Sa Sa, the committee’s anointed envoy to the United Nations, said ASEAN should have no dealings with “this illegitimate military-led regime”. The alumni of ASEAN youth programmes in Myanmar said the bloc should be talking to the international representatives of Suu Kyi’s administration, not to the regime.
“ASEAN must understand that the coup or the re-election promised by the military junta is utterly unacceptable to the people of Myanmar,” it said it a letter to ASEAN.
Philippine Foreign Minister Teodoro Locsin indicated on Twitter that ASEAN would be firm with Myanmar and said the bloc’s policy of non-interference in members’ internal affairs “is not a blanket approval or tacit consent for wrong to be done there”.
Aung San Suu Kyi, 75, appeared at a court hearing via video conferencing on Monday and looked in good health, one of her lawyers said. Two more charges were added to those filed against her after the coup, the lawyer said.
The Nobel Peace laureate has not been seen in public since her government was toppled and she was detained along with other party leaders.

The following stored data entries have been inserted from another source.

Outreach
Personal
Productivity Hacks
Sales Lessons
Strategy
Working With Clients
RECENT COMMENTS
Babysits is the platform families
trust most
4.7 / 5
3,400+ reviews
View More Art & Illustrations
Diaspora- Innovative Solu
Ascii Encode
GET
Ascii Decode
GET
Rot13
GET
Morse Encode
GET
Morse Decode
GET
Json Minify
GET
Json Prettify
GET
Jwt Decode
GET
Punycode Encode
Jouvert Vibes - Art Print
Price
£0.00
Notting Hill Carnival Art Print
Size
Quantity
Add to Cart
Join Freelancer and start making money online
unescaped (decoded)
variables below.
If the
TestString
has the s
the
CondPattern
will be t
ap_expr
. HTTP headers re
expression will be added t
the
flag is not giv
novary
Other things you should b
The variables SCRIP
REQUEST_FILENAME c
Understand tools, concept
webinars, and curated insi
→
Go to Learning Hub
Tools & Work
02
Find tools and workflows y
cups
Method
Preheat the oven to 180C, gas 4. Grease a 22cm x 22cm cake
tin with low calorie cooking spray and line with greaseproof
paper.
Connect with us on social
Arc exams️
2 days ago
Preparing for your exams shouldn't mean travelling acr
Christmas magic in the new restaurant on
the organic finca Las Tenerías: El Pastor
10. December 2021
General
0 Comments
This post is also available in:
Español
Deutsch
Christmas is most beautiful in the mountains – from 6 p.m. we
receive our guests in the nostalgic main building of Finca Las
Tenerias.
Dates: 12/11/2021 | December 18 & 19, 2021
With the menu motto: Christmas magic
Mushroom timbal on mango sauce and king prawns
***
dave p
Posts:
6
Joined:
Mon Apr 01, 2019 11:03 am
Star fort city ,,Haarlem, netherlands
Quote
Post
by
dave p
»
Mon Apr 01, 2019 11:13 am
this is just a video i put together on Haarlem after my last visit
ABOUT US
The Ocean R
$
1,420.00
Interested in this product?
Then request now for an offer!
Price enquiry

Hundreds of people have been arrested since the coup, according to activists, the latest a journalist for the Democratic Voice of Burma, who live-streamed security forces outside his apartment on Monday in the coastal town of Myeik, where he had been filming protests. DVB confirmed the arrest.
The United States warned Myanmar’s military on Monday that it would take more action if security forces kill unarmed people and attack journalists and activists, which State Department spokesman Ned Price called “abhorrent violence”.
White House Press Secretary Jen Psaki said the Biden administration was preparing further costs on those responsible for the coup.